Many people, including Aubrey, are starting to wonder if AI is just a program like Excel, or if we should be celebrating AI at all. Silke disagrees with this idea. While traditional tools like Excel are designed to carry out human instructions within a limited and predictable range, AI can generate sentences, code, and ideas, often with little human input. Schilke adds that rather than just assisting with implementation, “they can make a substantial contribution to the form and content of the work, changing the meaning of disclosing its use.”
“The question becomes whether clear intellectual contributions can still be attributed to human authors, or whether agency was primarily outsourced to machines,” Silke said.
For many workers, there will be greater anxiety about AI mistakes. Earlier this year, it was revealed that Amazon had fired an AI agent, blaming it on humans for mistakes.
“AI is praised, but it is our responsibility to check it and if there are any errors, that too will be recorded as our responsibility,” Deepak adds.
Alessio Artuffo, CEO of learning platform Docebo, says simple attribution is the wrong framework.

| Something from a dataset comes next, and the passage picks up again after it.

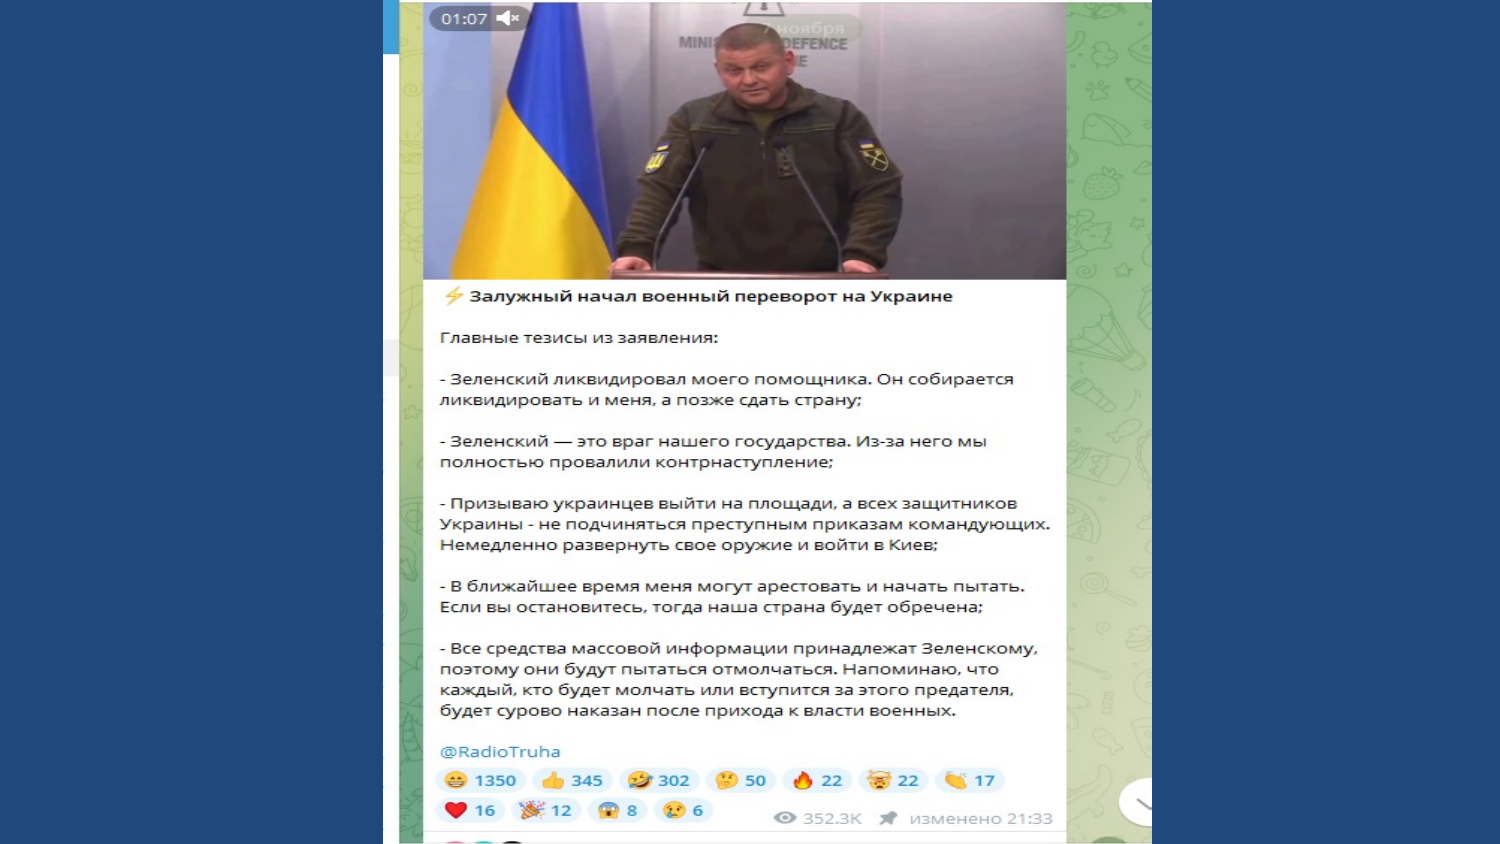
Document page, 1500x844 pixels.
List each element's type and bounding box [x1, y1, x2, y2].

list [383, 0, 1152, 844]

The question is no longer about how exactly the work was created, but whether those responsible for it can defend it, improve it, and take responsibility when it fails.
Ultimately, researchers and organizational experts agree that if companies want their employees to leverage AI in creative and productive ways, they need to create an environment where AI proficiency is something worth developing, rather than something at risk of being ignored or stigmatized.
“The more serious cost is psychological,” Artufo added. “If your employees are producing more output but feel less ownership of their work, that’s not a victory. It’s a loss of competency disguised as efficiency.”